### やること一覧
1. 認証と署名の文章について、次の問いに答えてください。
(a) マイナンバーカードに入っている2つの電子証明書は何と何ですか。
(b) 認証では、本人かどうかをどんなタイミングで確かめますか。
(c) 署名で要件としてさらに必要になるものは何ですか。
2. 認証と署名の文章を、最後の文のあとから書き進めてください。

### 本文

最初に
IDの認証と電子署名は良く混同されることも多く、特にマイナンバーカードには、認証用の利用者証明用電子証明書と、署名用の署名用電子証明書の、2つの電子証明書が同じように入っているのでそれぞれの違いであったり使い方であったりと言う辺りは特に混乱しているように見えます。もちろん認証では認証要素(Authenticator)としてICカード以外にも色々使えますし、署名においてもICカード以外に各種証明書ストアであったりUSBトークンであったりと色々な提供形式があります。しかしながらマイナンバーカードでは技術的には全く同じ形式で利用者証明用電子証明書+秘密鍵と署名用電子証明書+秘密鍵が格納されているので「同じじゃ無いの?何が違うの?」と言う方もいらっしゃるのではないでしょうか。結論を先に申し上げると「目的と手順が異なる」と言うことになります。では詳しく見て行きましょう。
そもそも認証と署名の目的は何が違う?
認証と署名の定義についてはJNSA電子署名WGで公開した電子署名保証レベル要約版(是非一読を!)にてまとめましたので、ここではシンプルに説明してみましょう。目的としては以下となります。なお以下は基本的なものであり時には別の目的で認証や署名を使う場合もあります。
○ 認証の目的とは?
認証は現在操作をしている端末の前にいるエンドエンティティ(人)が事前に身元確認済みの当人であるかどうかをリアルタイムに確認することを目的とします。
○ 署名の目的とは?
署名は提示されたデータ(情報)が事前に身元確認済みの当人により認められたものか確認することを過去に遡って検証することを目的とします。なお署名では要件としてデータの非改ざん性も必要となります。
認証は直接エンドエンティティを確認しているのに対して署名は提示されたデータ経由でエンドエンティティを確認している点が違うのと、署名では要件として非改ざん性も要求される点は異なりますが、どちらも「事前に身元確認済みの当人であることを確認」している点は同じと言えます。ここが両者が混同されるポイントでは無いかと考えています。これを図にすると認証はリアルタイムなので1プロセスで完了するが署名は署名と検証の2プロセスになりその間に時間差が通常あることになります。

### 一覧の抜き出し
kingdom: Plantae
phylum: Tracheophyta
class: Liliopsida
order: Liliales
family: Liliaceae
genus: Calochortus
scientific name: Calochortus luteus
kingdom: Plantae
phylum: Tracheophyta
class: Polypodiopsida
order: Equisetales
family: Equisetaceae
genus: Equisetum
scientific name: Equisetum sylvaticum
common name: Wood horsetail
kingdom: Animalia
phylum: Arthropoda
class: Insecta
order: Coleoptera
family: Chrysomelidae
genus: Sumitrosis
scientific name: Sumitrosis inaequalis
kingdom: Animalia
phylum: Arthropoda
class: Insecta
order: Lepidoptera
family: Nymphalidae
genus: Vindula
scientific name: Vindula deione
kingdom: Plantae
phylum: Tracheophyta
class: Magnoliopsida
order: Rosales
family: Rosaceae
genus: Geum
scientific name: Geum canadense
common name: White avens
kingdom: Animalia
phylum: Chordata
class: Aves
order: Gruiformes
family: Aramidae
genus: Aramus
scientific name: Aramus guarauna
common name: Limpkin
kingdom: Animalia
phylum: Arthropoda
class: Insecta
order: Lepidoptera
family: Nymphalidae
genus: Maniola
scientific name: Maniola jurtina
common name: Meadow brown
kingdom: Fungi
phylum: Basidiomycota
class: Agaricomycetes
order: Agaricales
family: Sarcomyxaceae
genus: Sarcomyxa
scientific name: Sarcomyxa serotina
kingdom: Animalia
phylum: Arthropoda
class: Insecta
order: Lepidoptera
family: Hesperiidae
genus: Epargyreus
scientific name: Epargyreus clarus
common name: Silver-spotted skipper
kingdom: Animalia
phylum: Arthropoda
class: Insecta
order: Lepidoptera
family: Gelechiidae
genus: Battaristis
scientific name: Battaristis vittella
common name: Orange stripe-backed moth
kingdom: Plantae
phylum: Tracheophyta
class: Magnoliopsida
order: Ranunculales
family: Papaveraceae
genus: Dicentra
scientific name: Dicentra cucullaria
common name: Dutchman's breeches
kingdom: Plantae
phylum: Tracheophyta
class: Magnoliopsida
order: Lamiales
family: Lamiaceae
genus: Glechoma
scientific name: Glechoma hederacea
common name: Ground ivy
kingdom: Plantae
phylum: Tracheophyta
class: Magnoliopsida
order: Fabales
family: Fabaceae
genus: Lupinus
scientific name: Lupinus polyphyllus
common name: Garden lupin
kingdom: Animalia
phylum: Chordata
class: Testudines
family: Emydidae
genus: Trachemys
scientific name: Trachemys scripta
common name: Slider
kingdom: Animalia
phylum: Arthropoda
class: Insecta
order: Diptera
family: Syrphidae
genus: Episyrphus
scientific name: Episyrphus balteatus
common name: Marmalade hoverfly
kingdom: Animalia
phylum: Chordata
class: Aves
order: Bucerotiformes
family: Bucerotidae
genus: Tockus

### 順番どおりの答え
1.
(a) 利用者証明用電子証明書と署名用電子証明書
(b) リアルタイム
(c) データの非改ざん性

2.
デジタル署名とは?
デジタル署名(Digital Signature)は暗号を使った署名技術の名称です。一方で電子署名(Electronic Signature)は目的用途や法的な用語です。この両者は欧州のeIDAS等では厳密に区別されています。デジタル署名技術は認証目的でも署名目的でも使われます。もちろん認証も署名も様々な技術を使いますが、今回はデジタル署名だけに絞って解説することで認証と署名の違いを明確化してみます。
デジタル署名は一般には、公開鍵暗号(RSAやECDSA等)の秘密鍵(署名鍵)を使って対象となるデータの署名値を生成します。生成された署名値は秘密鍵とペアになった公開鍵で確認することで非改ざんを証明できる仕組みになっています。秘密鍵は所有者が管理しておりコピー等がされていないことが厳密には求められます。マイナンバーカードのようなICカードにはコピーできないような仕組みで秘密鍵が格納されているので厳密な秘密鍵の管理が可能となります。コピーは出来ませんが貸し借りしたり盗難されたりと言うリスクはあります。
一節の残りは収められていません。